Es comprensible que a Rik-Tik lo tomen por un dios viviente. Este pequeño Kanil tiene un poder psi impresionante. En realidad es menor que el mío, pero a él le han entrenado toda su corta vida a utilizarlo, mientras que yo he ido aprendiendo por mi cuenta a trancas y barrancas. ¿Pero imaginarse unos seres superiores, unos dioses de verdad? Perdón, pero me entra la risa solo con pensarlo, por muy en serio que se lo tomen por aquí.
—¿Supongo que no hay siquiera pistas de dónde está ese planeta?
—Sí las hay —interviene la madre de Rik-Tik—. Todas las Luces del Cielo estudiaron los libros sagrados y todos, absolutamente todos, se volvieron a colocar en el Círculo de la Luz. Alguno dijo que allí había algo escrito que solo los Elegidos podían leer. Debe de ser así, porque desde hace miles de ciclos los estudiosos han examinado el Círculo, y nunca han descubierto nada. Quizás solo se pueda ver desde dentro del Círculo. Nadie lo sabe, puesto que solo los Elegidos pueden penetrar en él.

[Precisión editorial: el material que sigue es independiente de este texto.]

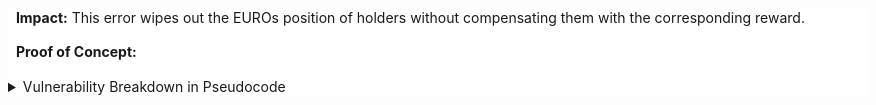 
&nbsp;
**Impact:**
This error wipes out the EUROs position of holders without compensating them with the corresponding reward.

&nbsp;
**Proof of Concept:**


<details><summary>Vulnerability Breakdown in Pseudocode</summary>


** Given the following scenario: **
Liquidated Asset: wBtc = 1e8 (limiting to one token for simplicity)
btcusd price = 40000e8
wbtc decimals = 8
eurusd price = 1.12e8
_hundredPC = 1e5
_collateralRate = 110000

Position0.TST value = 1000 * 1e0 *1e8 = 1000e8 (amount x price)
Position0.EUROs value = 100 * 1e0 * 1.12e8 = 112e8
Total Staked value = 1112e8 

Position1.TST value = 1000 * 1e0 * 1e8 = 1000e18
Position1.EUROs value = 0 * 1e0 * 1.12e8 = 0
Total Staked value = 1000e8 

Position2.TST value = 0 * 1e0 * 1e8 = 0
Position2.EUROs value = 100 * 1e0 * 1.12e8 = 112e8
Total Staked value = 112e8

Position3.TST value = 100 * 1e0 * 1e8 = 100e8
Position3.EUROs value = 5 * 1e0 * 1.12e8 = 5.6e8
Total Staked value = 105.6e8

Position4.TST value = 10  * 1e0 * 1e8 = 10e8 
Position4.EUROs value = 100  * 1e0 * 1.12e8 = 112e8
Total Staked value = 122e8

Total Value Locked (TVL) = 2441.6e8

Note: 
- Position0 adds the most value
- Position4 adds more value to the pool than Position2, Position1 and Positon3
- Position2 adds more value to the pool than Position1 and Positon3
- Positon1 adds more value than Position3
- Position3 adds the least value

***
distributeAssets() logic breakdown
***
stakeTotal = getStakeTotal()  == 115
|-- getStakeTotal() = 115
    |-- stake() = For Loop:
- position0 returns 100 
- position1 returns 0
- position2 returns 0
- position3 returns 5
- position4 returns 10

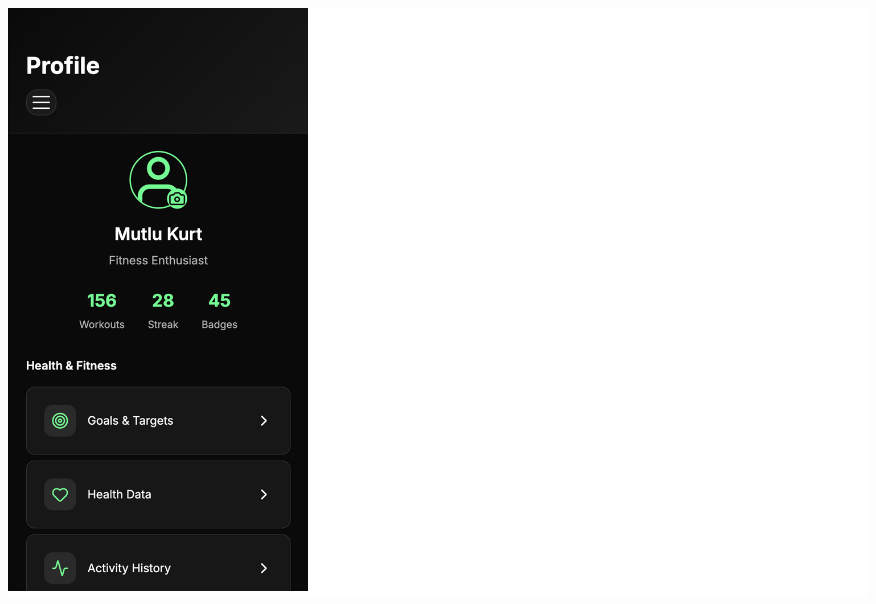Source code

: <td><img src="assets/2.png" width="300" alt="Progress Tracking - Weekly analytics and achievement overview"></td>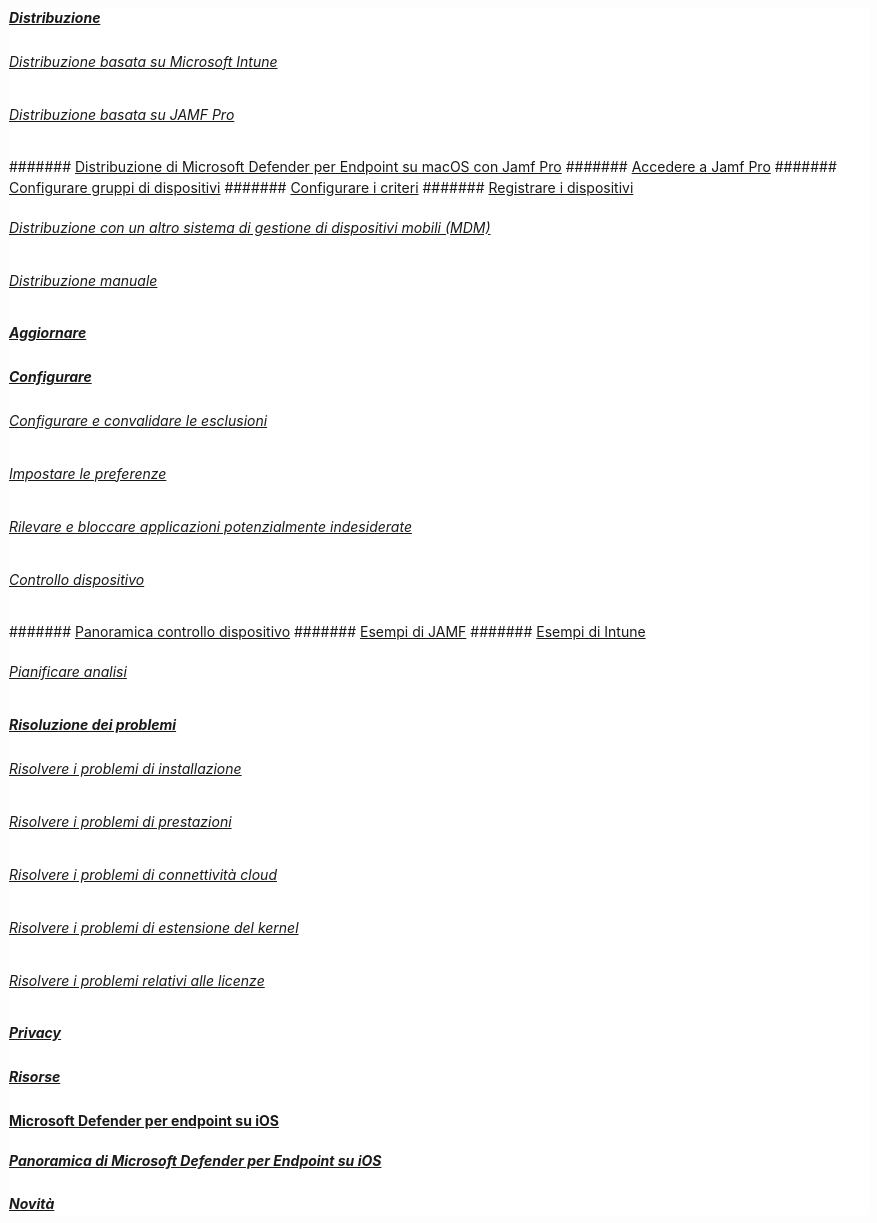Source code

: ##### [Distribuzione]()
###### [Distribuzione basata su Microsoft Intune](mac-install-with-intune.md)
###### [Distribuzione basata su JAMF Pro]()
####### [Distribuzione di Microsoft Defender per Endpoint su macOS con Jamf Pro](mac-install-with-jamf.md)
####### [Accedere a Jamf Pro](mac-install-jamfpro-login.md)
####### [Configurare gruppi di dispositivi](mac-jamfpro-device-groups.md)
####### [Configurare i criteri](mac-jamfpro-policies.md)
####### [Registrare i dispositivi](mac-jamfpro-enroll-devices.md)
 
###### [Distribuzione con un altro sistema di gestione di dispositivi mobili (MDM)](mac-install-with-other-mdm.md)
###### [Distribuzione manuale](mac-install-manually.md)
##### [Aggiornare](mac-updates.md)
 
##### [Configurare]()
###### [Configurare e convalidare le esclusioni](mac-exclusions.md)
###### [Impostare le preferenze](mac-preferences.md)
###### [Rilevare e bloccare applicazioni potenzialmente indesiderate](mac-pua.md)
###### [Controllo dispositivo]()
####### [Panoramica controllo dispositivo](mac-device-control-overview.md)
####### [Esempi di JAMF](mac-device-control-jamf.md)
####### [Esempi di Intune](mac-device-control-intune.md)
###### [Pianificare analisi](mac-schedule-scan.md)
 
##### [Risoluzione dei problemi]()
###### [Risolvere i problemi di installazione](mac-support-install.md)
###### [Risolvere i problemi di prestazioni](mac-support-perf.md)
###### [Risolvere i problemi di connettività cloud](troubleshoot-cloud-connect-mdemac.md)
###### [Risolvere i problemi di estensione del kernel](mac-support-kext.md)
###### [Risolvere i problemi relativi alle licenze](mac-support-license.md)
 
##### [Privacy](mac-privacy.md)
##### [Risorse](mac-resources.md)


#### [Microsoft Defender per endpoint su iOS]()
##### [Panoramica di Microsoft Defender per Endpoint su iOS](microsoft-defender-endpoint-ios.md)
##### [Novità](ios-whatsnew.md)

Siento cómo un escalofrío recorre mi espalda. Hace menos de una hora, yo entré en el dichoso círculo, sin saber que estaba arriesgando mi vida. Tuve suerte: Una luz me envolvió, marcándome como una Elegida. El jefe de los rebeldes, en cambio, no tuvo tanto éxito: Se disolvió en la nada justo delante de mí. No sé qué clase de tecnología es capaz de hacer eso y de discriminar entre diferentes seres, pero es impresionante. Bueno, supongo que es una tecnología muy avanzada, porque la alternativa es… en fin, que me niego a creer en esa alternativa.
—¡Qué va a saber una hembra! —bufa el sacerdote supremo—. ¡Sólo las Luces del Cielo pueden descubrir el camino!
—Yo soy hembra —le respondo, mosqueada—. Y ya has visto que también soy una Luz del Cielo. No desprecies lo que Nara’Aé pueda decir por el mero hecho de ser una hembra. Recuerda que has aceptado que ella medie entre los rebeldes y los sacerdotes mientras nosotros buscamos a los Dioses.